Dvir was accepted to participate in Intimadance just a few weeks before the start of her DanceWeb Scholarship, an elite residency that brings 65 selected dance artists from around the world to Vienna for the entirety of the Impulstanz Vienna International Dance Festival. There is no doubt that the workshops and performances Dvir attended there largely influenced her process.

Upon returning to Israel, Dvir came to understand what she was looking for in this new piece, not without a fair share of difficulty.

“It was really hard for me to admit that what I was looking for was this place that was painful but also pleasurable simultaneously. I was also afraid to go to a place that was just the body with no music and objects, that served me in earlier processes.”


With the support of Intimadance artistic directors Anat Katz and Erez Maayan, Dvir made the bold decision to eliminate all outside elements.

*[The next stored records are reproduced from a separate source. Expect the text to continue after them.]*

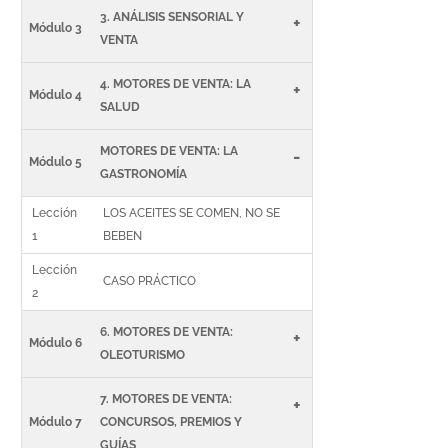
3. ANÁLISIS SENSORIAL Y
+
Módulo 3
VENTA
4. MOTORES DE VENTA: LA
+
Módulo 4
SALUD
MOTORES DE VENTA: LA
-
Módulo 5
GASTRONOMÍA
Lección
LOS ACEITES SE COMEN, NO SE
1
BEBEN
Lección
CASO PRÁCTICO
2
6. MOTORES DE VENTA:
+
Módulo 6
OLEOTURISMO
7. MOTORES DE VENTA:
+
Módulo 7
CONCURSOS, PREMIOS Y
GUÍAS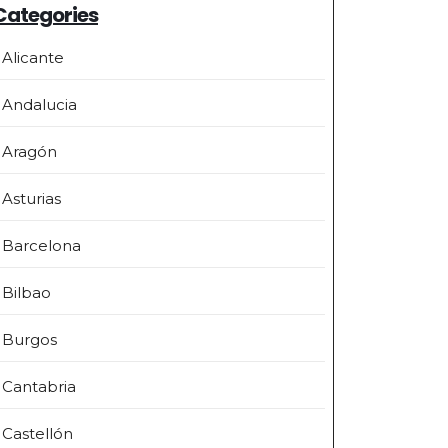
Categories
Alicante
Andalucia
Aragón
Asturias
Barcelona
Bilbao
Burgos
Cantabria
Castellón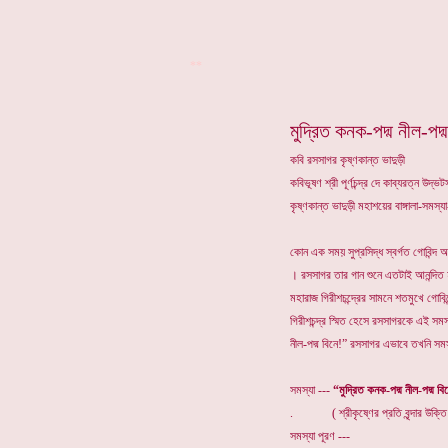
**
মুদ্রিত কনক-পদ্ম নীল-পদ্
কবি রসসাগর কৃষ্ণকান্ত ভাদুড়ী
কবিভূষণ শ্রী পূর্ণচন্দ্র দে কাব্যরত্ন উদ
কৃষ্ণকান্ত ভাদুড়ী মহাশয়ের বাঙ্গালা-সমস
কোন এক সময় সুপ্রসিদ্ধ স্বর্গত গোবিন্দ 
। রসসাগর তার গান শুনে এতটাই আনন্দিত
মহারাজ গিরীশচন্দ্রের সামনে শতমুখে গোব
গিরীশচন্দ্র স্মিত হেসে রসসাগরকে এই সমস
নীল-পদ্ম বিনে!” রসসাগর এভাবে তখনি সমস্
সমস্যা ---
“মুদ্রিত কনক-পদ্ম নীল-পদ্ম বি
. ( শ্রীকৃষ্ণের প্রতি বৃন্দার উক্তি
সমস্যা পূরণ ---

There would be no music, no props or elaborate costumes. The lighting would be minimal. What was left was a herd of women chucking their weight into the floor.

“The range of this movement grew because there wasn’t music, because we were the soundtrack, the sound of our voices and the sound of our weight on the floor,” she adds.

Dvir chose women because, in order to accomplish the nerve-wracking task she had taken upon herself, Dvir wanted to feel as comfortable as possible.

“I looked for people that were interested in my idea. I worked with men and women at first. I realized that I just wanted to work with women in the studio. I had a lot more confidence working with women. Because of my background with violence at home, I felt that the man presence in the process may block me.”

The cast, which includes Talya Shalom, Layil Goren, Dana Naim Hafouta, Shaked Mochiach and Dvir, commit to the movement at hand with full force. There is no hesitation, limited thought of self-preservation, just bones and skin hitting the hard surface over and again. And strangely, something in this approach, in watching this flock of nihilist birds perform their painful ritual is hopeful, uplifting even.

Following this performance, Dvir will return to the studio to expand this work to a full evening, supported by a grant from the National Lottery.